Not sure the racy and unreliablity since access_process_vm call get_task_mm and mmap_read_lock
to pin the task's address space.
We can see access_process_vm is safely used in get_cmdline() case.
> What does this do for COMPAT tasks?
>
This patch is not covered COMPAT task unwinder yet.
> > +
> > + return ret;
> > +}
> > +
> > +/*
> > + * Print the executable address and corresponding VMA info.
> > + */
> > +static void print_vma_addr_info(char *prefix, struct task_struct *task,
> > + unsigned long ip, const char *loglvl)
> > +{
> > + struct mm_struct *mm;
> > + struct vm_area_struct *vma;
> > +
> > + if (task != current)
> > + mm = get_task_mm(task);
> > + else
> > + mm = task->mm;
>
> Why can't we always use get_task_mm(), even for task == current?
>
get_task_mm increase the task's mm_users which refers to the number of users who access the mm
in order to pin the task's mm.
I think it's meaningless to use get_task_mm for task == current since task will not decrease
its mm_users before calling do_exit -> exit_mm.
> > +
> > + if (!mm)
> > + return;
> > + /*
> > + * we might be running from an atomic context so we cannot sleep
> > + */
> > + if (!mmap_read_trylock(mm)) {
> > + mmput(mm);
> > + return;
> > + }
>
> When is this called from an atomic context?
>
User who call it in an atomic context such as interrupt context.
> > +
> > + vma = find_vma(mm, ip);
> > + if (vma && vma->vm_file) {
> > + struct file *f = vma->vm_file;
> > + char *buf = (char *)__get_free_page(GFP_NOWAIT);
> > +
> > + if (buf) {
> > + char *p;
> > +
> > + p = file_path(f, buf, PAGE_SIZE);
> > + if (IS_ERR(p))

● **Problems and tasks**:
1. In the patch discussion, output the stretch from "We can see access_process_vm" through "corresponding VMA info." word for word.
2. List every variable that the patch discussion declares inside the body of print_vma_addr_info.

● **Listed entries**:
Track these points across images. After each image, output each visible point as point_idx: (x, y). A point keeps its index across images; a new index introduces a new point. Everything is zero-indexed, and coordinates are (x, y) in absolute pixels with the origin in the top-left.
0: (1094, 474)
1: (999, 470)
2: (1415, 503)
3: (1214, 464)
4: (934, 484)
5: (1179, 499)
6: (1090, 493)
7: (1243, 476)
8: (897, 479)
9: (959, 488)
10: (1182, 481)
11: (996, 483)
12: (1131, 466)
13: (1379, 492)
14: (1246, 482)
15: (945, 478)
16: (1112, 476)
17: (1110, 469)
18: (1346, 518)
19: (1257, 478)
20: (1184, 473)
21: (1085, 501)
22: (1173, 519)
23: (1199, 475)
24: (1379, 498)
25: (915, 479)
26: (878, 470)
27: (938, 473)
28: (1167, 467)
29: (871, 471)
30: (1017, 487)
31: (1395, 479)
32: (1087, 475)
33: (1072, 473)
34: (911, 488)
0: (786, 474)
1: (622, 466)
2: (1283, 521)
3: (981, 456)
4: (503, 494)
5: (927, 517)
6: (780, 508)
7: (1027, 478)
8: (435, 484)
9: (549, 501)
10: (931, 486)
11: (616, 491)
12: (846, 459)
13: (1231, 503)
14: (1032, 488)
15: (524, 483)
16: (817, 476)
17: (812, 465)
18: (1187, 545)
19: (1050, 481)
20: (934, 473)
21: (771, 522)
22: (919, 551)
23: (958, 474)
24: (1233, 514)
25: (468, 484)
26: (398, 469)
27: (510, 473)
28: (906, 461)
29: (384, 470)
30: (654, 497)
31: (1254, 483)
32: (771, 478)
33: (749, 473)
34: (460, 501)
==
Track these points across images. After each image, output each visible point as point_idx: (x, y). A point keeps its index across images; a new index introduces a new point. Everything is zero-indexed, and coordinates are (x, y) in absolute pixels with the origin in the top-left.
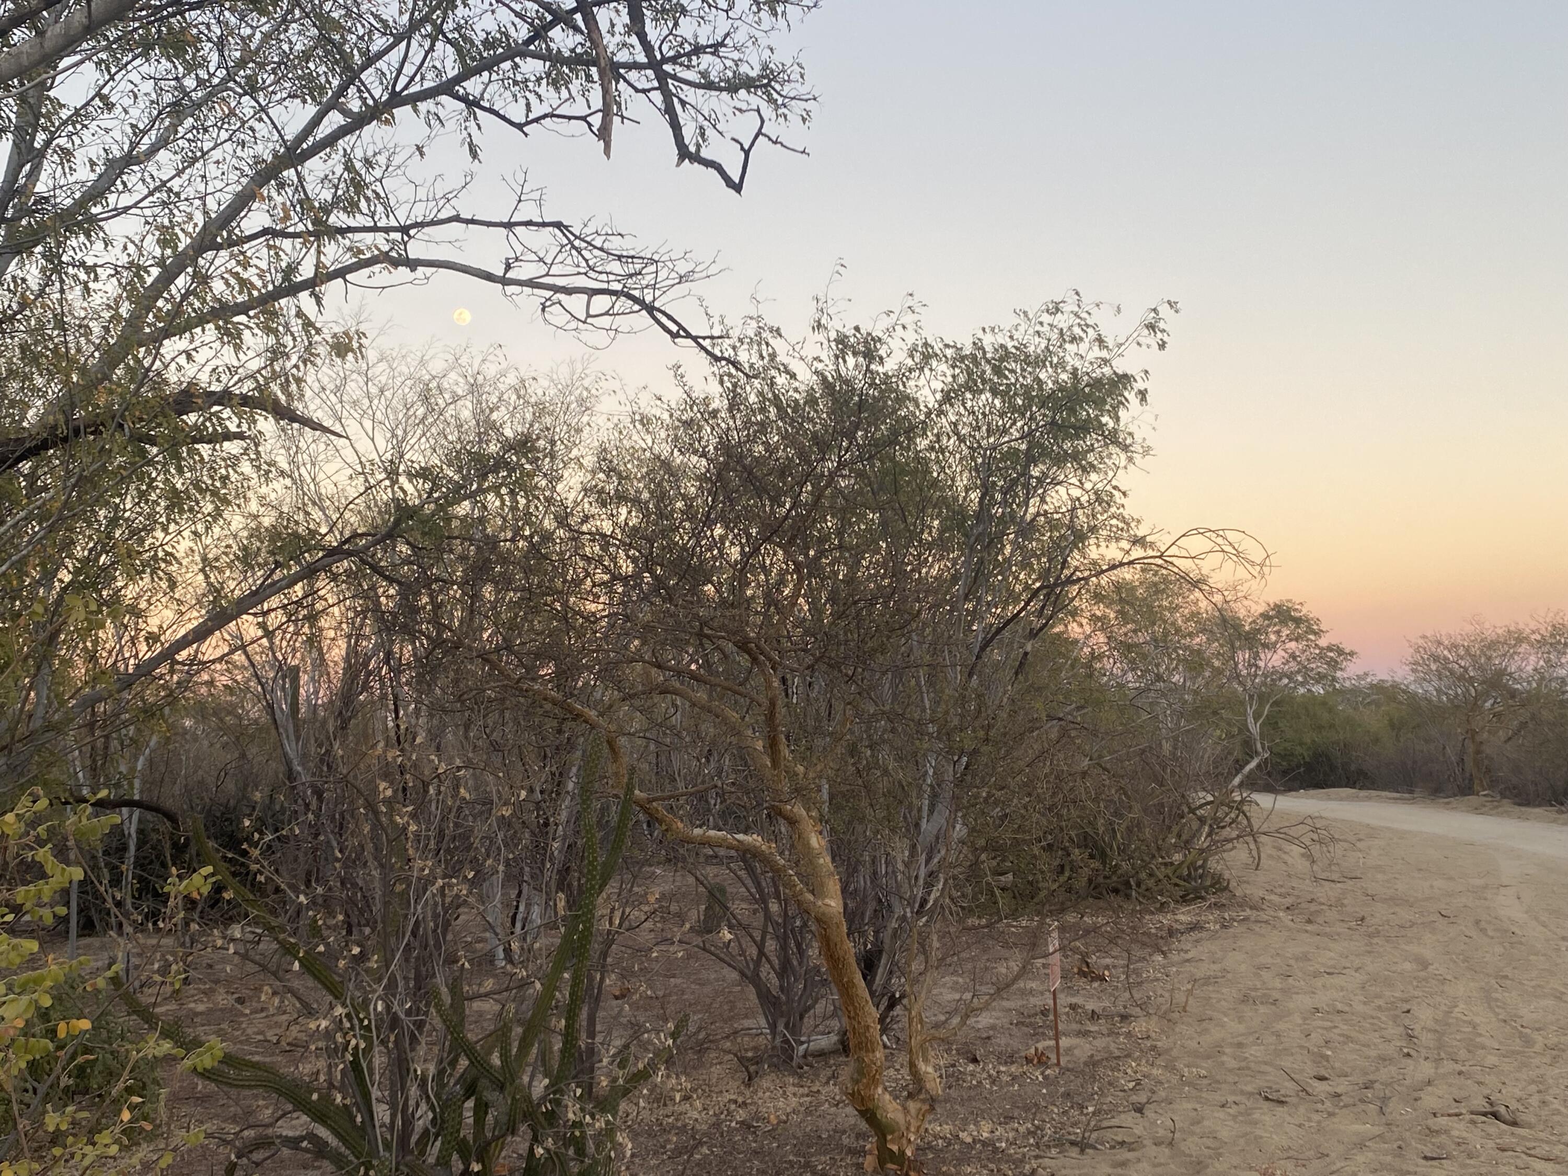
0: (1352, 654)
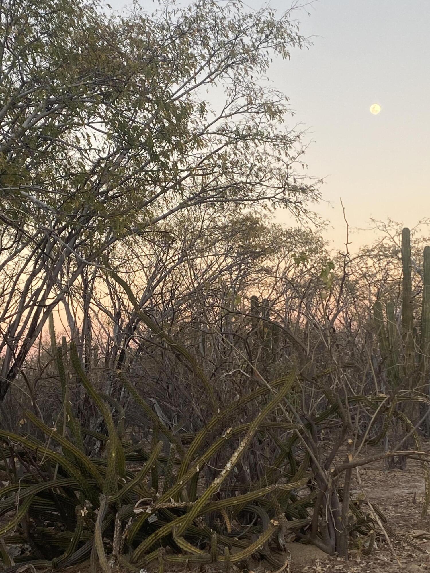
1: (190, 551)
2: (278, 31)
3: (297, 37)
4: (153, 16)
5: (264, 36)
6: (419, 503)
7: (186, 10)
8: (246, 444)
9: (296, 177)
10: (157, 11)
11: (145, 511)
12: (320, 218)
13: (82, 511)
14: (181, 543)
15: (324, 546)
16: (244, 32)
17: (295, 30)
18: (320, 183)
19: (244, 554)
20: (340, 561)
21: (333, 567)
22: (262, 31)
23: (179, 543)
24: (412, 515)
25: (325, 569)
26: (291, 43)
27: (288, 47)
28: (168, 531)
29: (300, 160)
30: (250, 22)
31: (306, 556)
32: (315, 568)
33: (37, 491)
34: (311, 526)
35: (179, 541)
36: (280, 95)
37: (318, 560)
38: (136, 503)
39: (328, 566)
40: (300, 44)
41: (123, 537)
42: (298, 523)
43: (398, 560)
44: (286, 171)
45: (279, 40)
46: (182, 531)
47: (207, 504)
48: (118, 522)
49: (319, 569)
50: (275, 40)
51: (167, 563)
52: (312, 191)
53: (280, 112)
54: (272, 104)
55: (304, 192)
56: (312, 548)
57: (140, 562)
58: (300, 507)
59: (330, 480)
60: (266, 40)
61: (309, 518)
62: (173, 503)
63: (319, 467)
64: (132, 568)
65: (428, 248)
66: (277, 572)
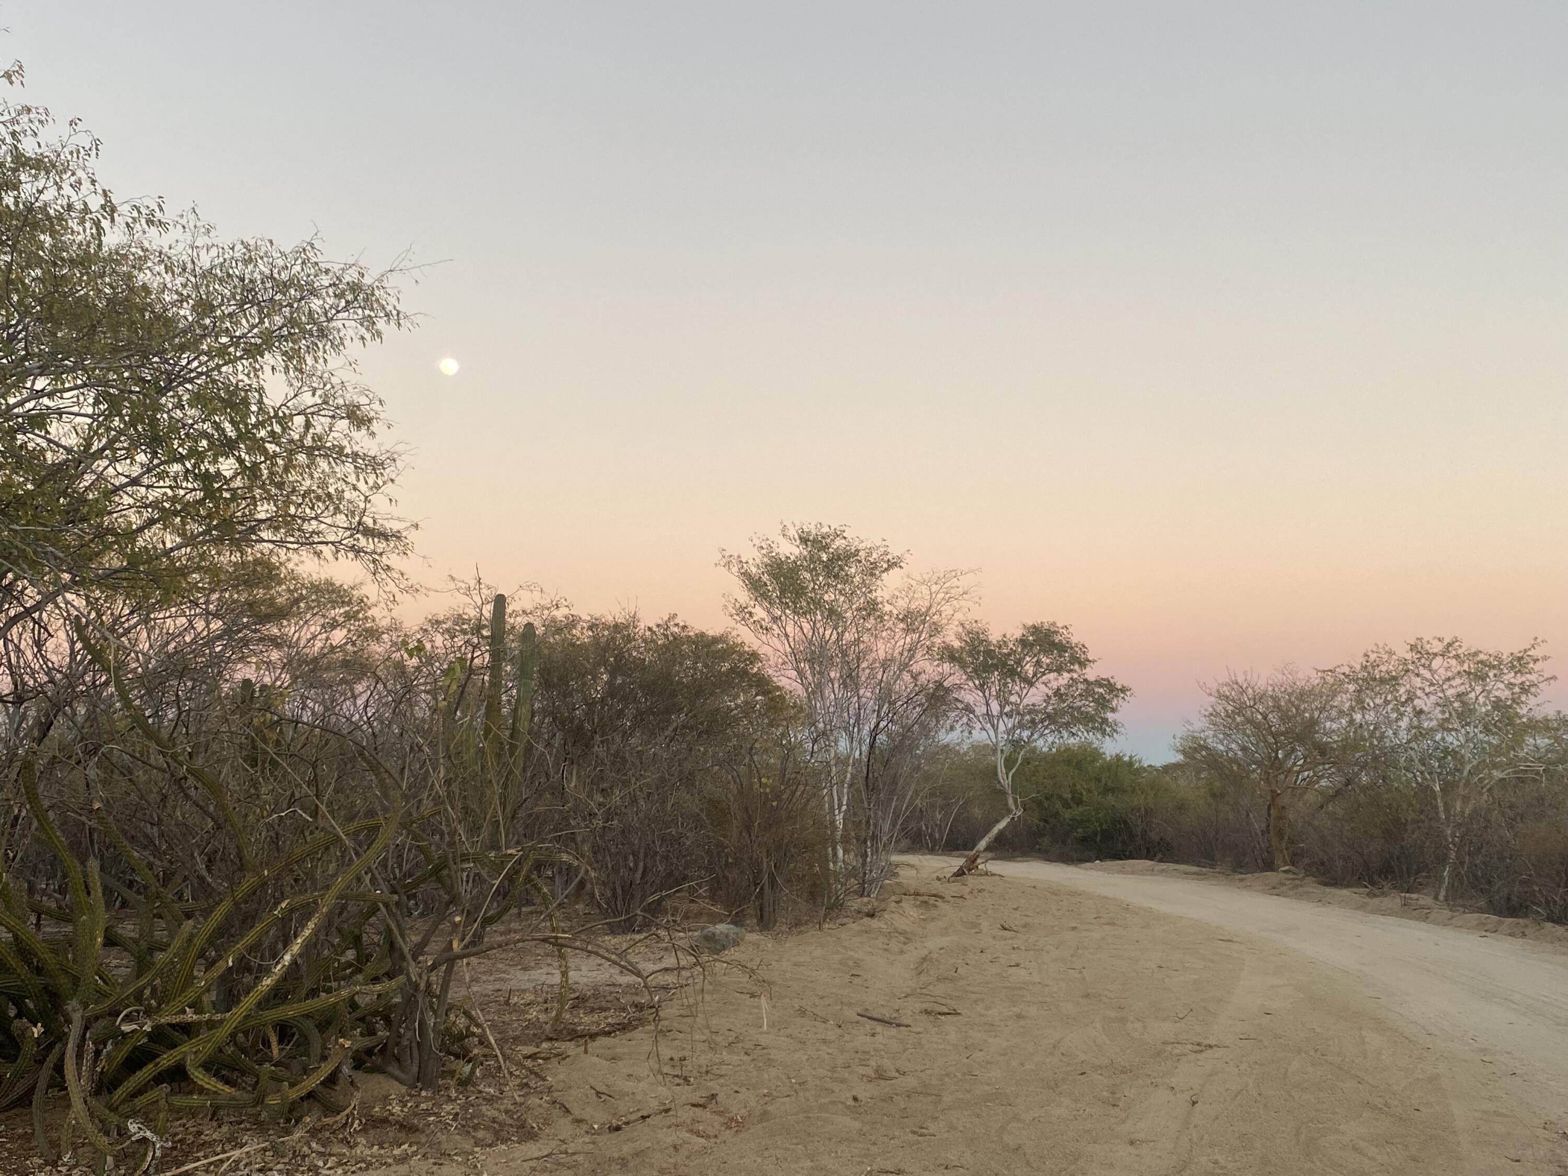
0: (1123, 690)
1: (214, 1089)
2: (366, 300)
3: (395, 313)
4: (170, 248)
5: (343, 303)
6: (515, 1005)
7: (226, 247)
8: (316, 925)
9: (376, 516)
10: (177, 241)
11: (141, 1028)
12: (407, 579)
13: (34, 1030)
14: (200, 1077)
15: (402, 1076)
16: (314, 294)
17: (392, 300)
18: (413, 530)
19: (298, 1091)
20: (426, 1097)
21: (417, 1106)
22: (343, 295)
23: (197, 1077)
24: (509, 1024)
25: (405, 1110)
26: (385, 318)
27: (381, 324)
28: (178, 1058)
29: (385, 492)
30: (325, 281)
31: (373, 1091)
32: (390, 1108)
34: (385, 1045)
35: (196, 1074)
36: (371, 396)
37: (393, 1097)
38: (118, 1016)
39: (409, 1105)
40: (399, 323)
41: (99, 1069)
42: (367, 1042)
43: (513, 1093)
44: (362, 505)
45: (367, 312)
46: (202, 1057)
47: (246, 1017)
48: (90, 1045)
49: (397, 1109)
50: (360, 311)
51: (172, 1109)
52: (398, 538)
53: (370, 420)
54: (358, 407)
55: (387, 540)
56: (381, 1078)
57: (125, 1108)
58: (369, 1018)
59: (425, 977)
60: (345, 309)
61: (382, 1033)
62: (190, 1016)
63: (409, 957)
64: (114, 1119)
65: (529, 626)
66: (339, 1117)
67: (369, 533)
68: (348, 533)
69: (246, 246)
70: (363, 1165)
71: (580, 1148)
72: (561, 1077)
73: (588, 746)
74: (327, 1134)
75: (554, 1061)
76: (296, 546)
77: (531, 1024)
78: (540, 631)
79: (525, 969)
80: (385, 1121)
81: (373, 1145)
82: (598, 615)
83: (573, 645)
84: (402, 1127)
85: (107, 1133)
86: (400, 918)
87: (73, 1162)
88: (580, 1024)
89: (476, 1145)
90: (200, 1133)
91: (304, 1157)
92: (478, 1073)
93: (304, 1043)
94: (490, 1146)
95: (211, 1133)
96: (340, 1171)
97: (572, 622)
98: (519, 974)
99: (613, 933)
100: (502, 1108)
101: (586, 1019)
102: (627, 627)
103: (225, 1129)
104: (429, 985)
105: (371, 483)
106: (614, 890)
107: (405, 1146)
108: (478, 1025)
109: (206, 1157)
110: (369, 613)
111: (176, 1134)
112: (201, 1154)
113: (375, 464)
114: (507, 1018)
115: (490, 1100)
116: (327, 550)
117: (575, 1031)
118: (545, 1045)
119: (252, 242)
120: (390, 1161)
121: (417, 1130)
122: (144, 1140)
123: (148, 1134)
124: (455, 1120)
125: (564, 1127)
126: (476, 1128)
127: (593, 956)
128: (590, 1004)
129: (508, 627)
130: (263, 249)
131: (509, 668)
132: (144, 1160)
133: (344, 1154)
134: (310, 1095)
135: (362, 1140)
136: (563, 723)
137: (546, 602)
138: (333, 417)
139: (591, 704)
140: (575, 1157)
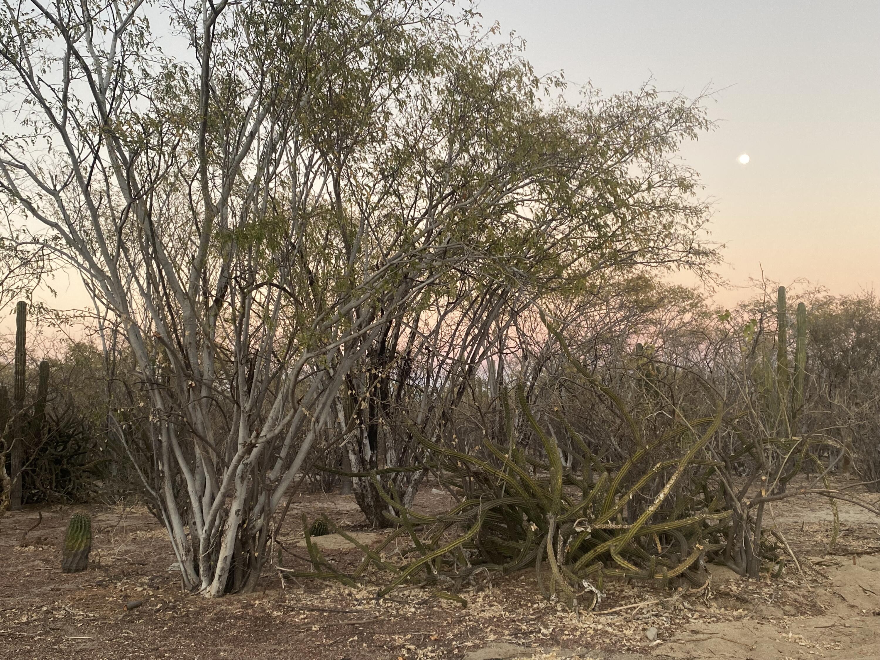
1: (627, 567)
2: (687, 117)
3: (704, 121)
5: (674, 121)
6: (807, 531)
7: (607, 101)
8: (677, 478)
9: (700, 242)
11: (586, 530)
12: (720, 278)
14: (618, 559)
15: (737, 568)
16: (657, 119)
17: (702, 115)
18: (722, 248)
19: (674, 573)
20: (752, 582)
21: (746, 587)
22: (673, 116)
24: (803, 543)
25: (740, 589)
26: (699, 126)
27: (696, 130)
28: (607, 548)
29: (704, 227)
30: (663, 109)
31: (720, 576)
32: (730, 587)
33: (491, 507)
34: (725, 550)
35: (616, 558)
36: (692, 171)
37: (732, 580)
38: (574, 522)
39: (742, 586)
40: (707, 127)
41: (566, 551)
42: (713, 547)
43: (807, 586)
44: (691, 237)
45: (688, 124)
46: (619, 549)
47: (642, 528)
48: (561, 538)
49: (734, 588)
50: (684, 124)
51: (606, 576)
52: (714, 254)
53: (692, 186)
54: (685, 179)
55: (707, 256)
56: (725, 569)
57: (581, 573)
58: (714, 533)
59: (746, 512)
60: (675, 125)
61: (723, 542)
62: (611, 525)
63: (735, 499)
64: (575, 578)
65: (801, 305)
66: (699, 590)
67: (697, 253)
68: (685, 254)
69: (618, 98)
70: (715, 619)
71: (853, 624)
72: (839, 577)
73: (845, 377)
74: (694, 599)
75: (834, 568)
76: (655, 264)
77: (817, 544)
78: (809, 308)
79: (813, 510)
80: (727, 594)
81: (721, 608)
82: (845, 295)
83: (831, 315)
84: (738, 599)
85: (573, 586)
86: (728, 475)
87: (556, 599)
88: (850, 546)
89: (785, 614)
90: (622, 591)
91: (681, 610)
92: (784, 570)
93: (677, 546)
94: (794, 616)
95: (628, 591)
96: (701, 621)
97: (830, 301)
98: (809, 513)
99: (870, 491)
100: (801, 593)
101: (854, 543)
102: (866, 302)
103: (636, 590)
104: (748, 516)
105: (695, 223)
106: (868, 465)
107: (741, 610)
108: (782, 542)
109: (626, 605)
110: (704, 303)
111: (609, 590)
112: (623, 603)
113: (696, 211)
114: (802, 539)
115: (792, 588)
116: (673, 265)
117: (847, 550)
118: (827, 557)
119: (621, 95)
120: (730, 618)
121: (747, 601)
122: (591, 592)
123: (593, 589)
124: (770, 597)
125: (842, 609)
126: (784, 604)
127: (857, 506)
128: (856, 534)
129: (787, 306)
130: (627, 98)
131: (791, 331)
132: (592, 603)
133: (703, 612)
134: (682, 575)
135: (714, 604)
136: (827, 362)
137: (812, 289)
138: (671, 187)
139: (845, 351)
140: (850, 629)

● **Completed exercise**:
1.
We can see access_process_vm is safely used in get_cmdline() case.
> What does this do for COMPAT tasks?
>
This patch is not covered COMPAT task unwinder yet.
> > +
> > + return ret;
> > +}
> > +
> > +/*
> > + * Print the executable address and corresponding VMA info.

2.
mm
vma
f
buf
p